Ты бы мог приехать до конца этого месяца в Венецию. Но только не трать на это все деньги, привыкай ставить свои эстетические потребности выше обязательств перед обществом. Если хочешь сбежать из Ливорно, могу тебе в этом помочь. Но я не знаю, хочешь ли ты. Для меня это было бы большой радостью. Во всяком случае, ответь.
В Венеции я получил ценнейшие уроки. Покидаю Венецию более зрелым, чем был бы даже в результате большого творчества. Венеция — голова Медузы с бесчисленными синими змеями, аквамариновый гигантский глаз, в котором душа твоя растворяется и возносится в бесконечность.
Письма эти говорят сами за себя, и говорят о многом. Они поражают прежде всего силой творческой захваченности, уже вовсю разгорающимся огнем творческого восприятия мира. В них нет ничего юношески безответственного и почти ничего случайного. Но в их стиле и сущности ясно различимы как бы три слоя, залегающие на разной глубине.
Самый близкий к поверхности легко отделяется от остальных: это псевдопоэтическая риторика, очевидно заимствованная у Д’Аннунцио. Этот «вихрь образов, полных красоты и античного сладострастия», это «вездесущее, неописуемое ощущение плоти», которое «таится в классической красоте здешней природы», этот «Рим, оправленный в семь холмов, как в семь самовластительных идей» и т. п. — все это во вкусе напряженно-пышного стиля его тогдашнего литературного кумира. Где-то он сам прерывает поток своей «поэзии», почувствовав ее напыщенность.

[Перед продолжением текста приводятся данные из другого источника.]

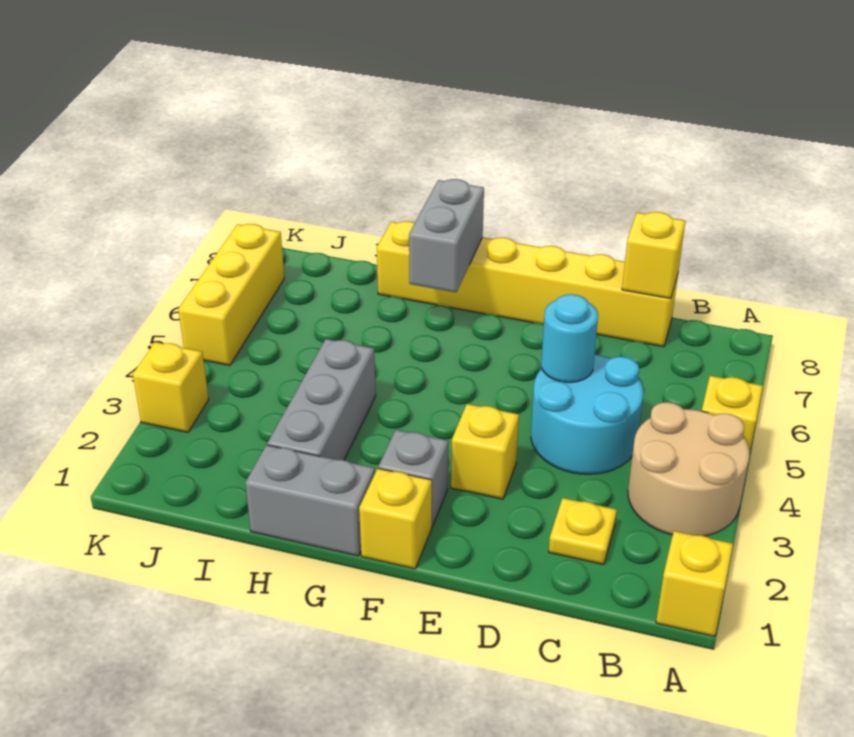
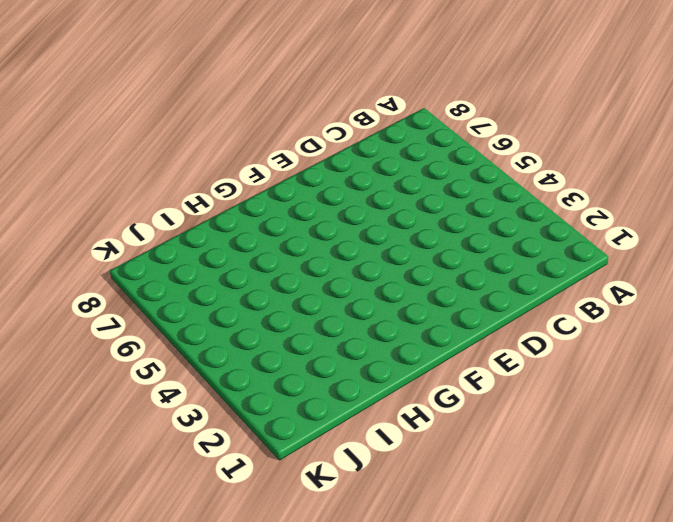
none -> yellow 1x1 brick [656,531,733,637]
none -> tan 2x2 round brick [628,402,749,536]
none -> yellow 1x1 brick [702,376,763,455]

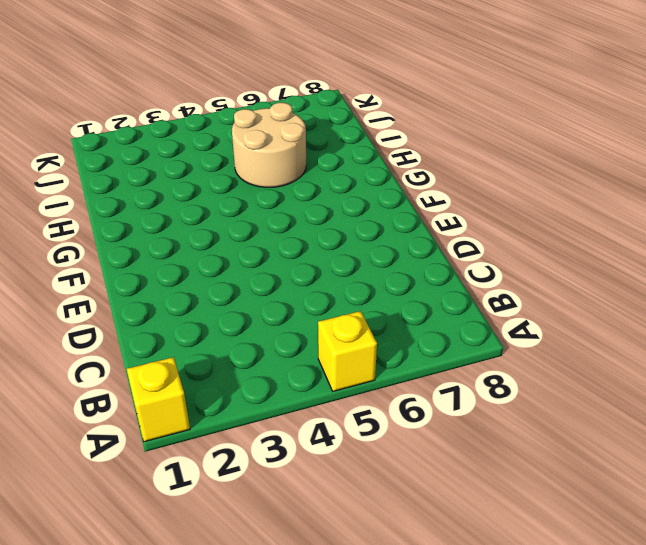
tan 2x2 round brick [232,103,306,187] -> tan 2x2 round brick moved to [628,402,749,536]
none -> yellow 1x1 plate [549,498,617,565]
none -> cyan 2x2 round brick [531,354,643,474]
none -> yellow 1x6 brick [377,221,678,347]

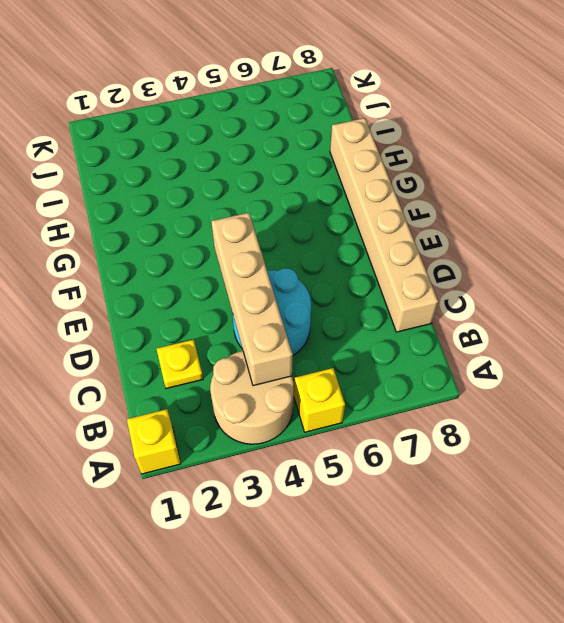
tan 1x4 brick [211,213,293,386] -> none
tan 1x6 brick [330,118,438,332] -> yellow 1x6 brick [377,221,678,347]
none -> yellow 1x1 brick [451,404,519,499]
none -> yellow 1x1 brick [359,469,432,569]
none -> grey 1x1 brick [378,430,448,527]

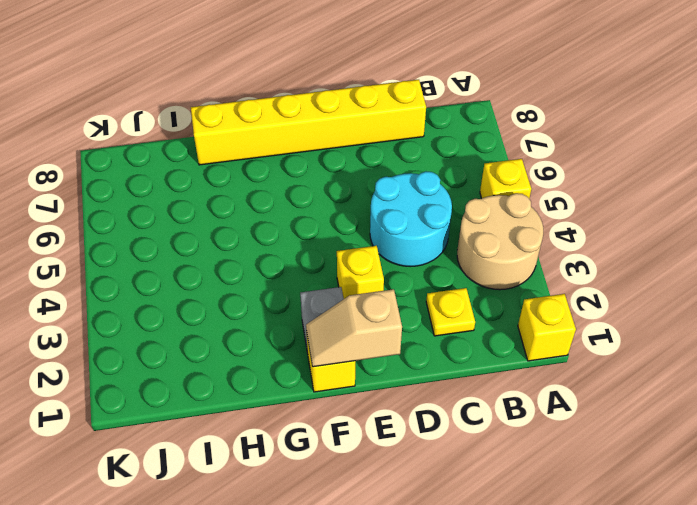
tan 1x2 slope [306,289,402,367] -> none
none -> grey 1x2 brick [245,445,375,556]
none -> grey 1x3 brick [267,339,376,460]
none -> yellow 1x1 brick [133,342,209,432]

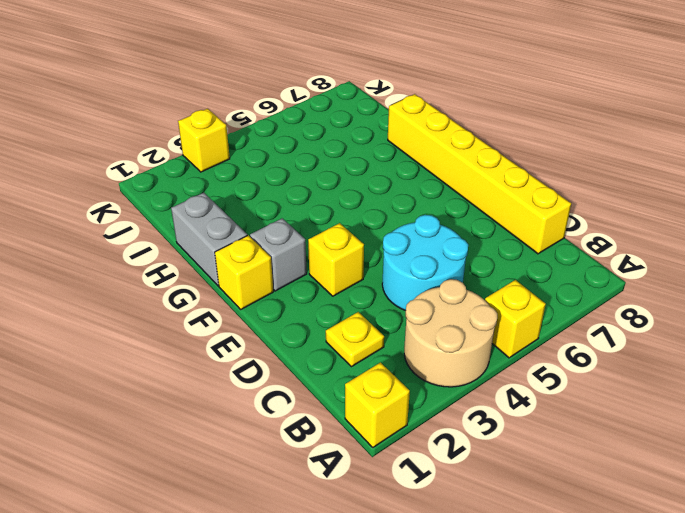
none -> grey 1x3 brick [267,339,376,460]
none -> yellow 1x3 brick [178,224,284,365]
none -> yellow 1x1 brick [622,212,685,299]

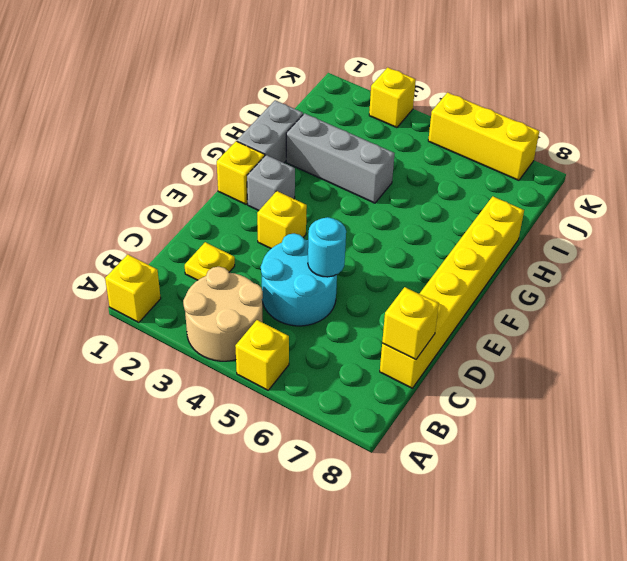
none -> grey 1x2 brick [409,179,484,292]

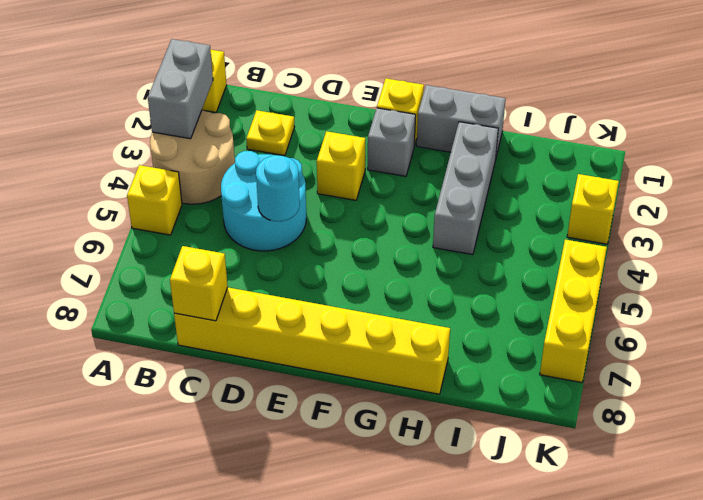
grey 1x2 brick [148,39,213,139] -> grey 1x2 brick moved to [409,179,484,292]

Далее идет слой, который можно назвать «ницшеанским». Он глубже, значительней и во много раз опаснее для его будущего, он еще даст себя знать.
Когда Амедео рассуждает, вполне в духе Ницше, о субъективном и объективном смысле творчества, настаивая на отделении творца от творимого, он может еще тут же спохватиться и, оборвав красноречивый пассаж, назвать его «чистым догматизмом». Но рядом есть нечто гораздо более сложное и взрывчатое. Горячая, искренняя, непримиримая антибуржуазность этого юноши-художника, его презрение к самодовольному мещанству и обывательщине — все это свойственно ему в такой степени, что невольно прорывается так или иначе чуть не на каждом шагу. И он имеет право сказать, что, преодолев «смятенье», выйдя из него «с еще неизведанной ясностью цели», он будет готовиться к «бою, сражению, опасности». Но он и не замечает, как эта его боевая непримиримость, сосредоточиваясь только на острых столкновениях «их» морали (то есть буржуазно-мещанской, ханжеской) и «нашей» морали (то есть творческой и, значит, свободной), уходит куда-то в сторону от той проблемы, которая его же самого волнует больше всего, — от проблемы «искусства и жизни», искусства и общества, искусства и его предназначения. Он готов вслед за Ницше восславить ничем не ограниченную, стихийную силу личности, силу ее самоутверждения, независимую уже ни от какой морали, ни от какой нравственной оценки. Он искренне призывает своего друга, тоже начинающего художника, «ставить свои эстетические потребности выше обязательств перед обществом». Со всей безоговорочной прямолинейностью девятнадцатилетнего ницшеанца он восторженно повторяет идею безусловной «избранности» художника, у которого есть беспредельные права и только одна обязанность — культивировать свою личность, «не угашать» формирующих ее стимулов — конечно, исключительно эстетических и самодовлеющих.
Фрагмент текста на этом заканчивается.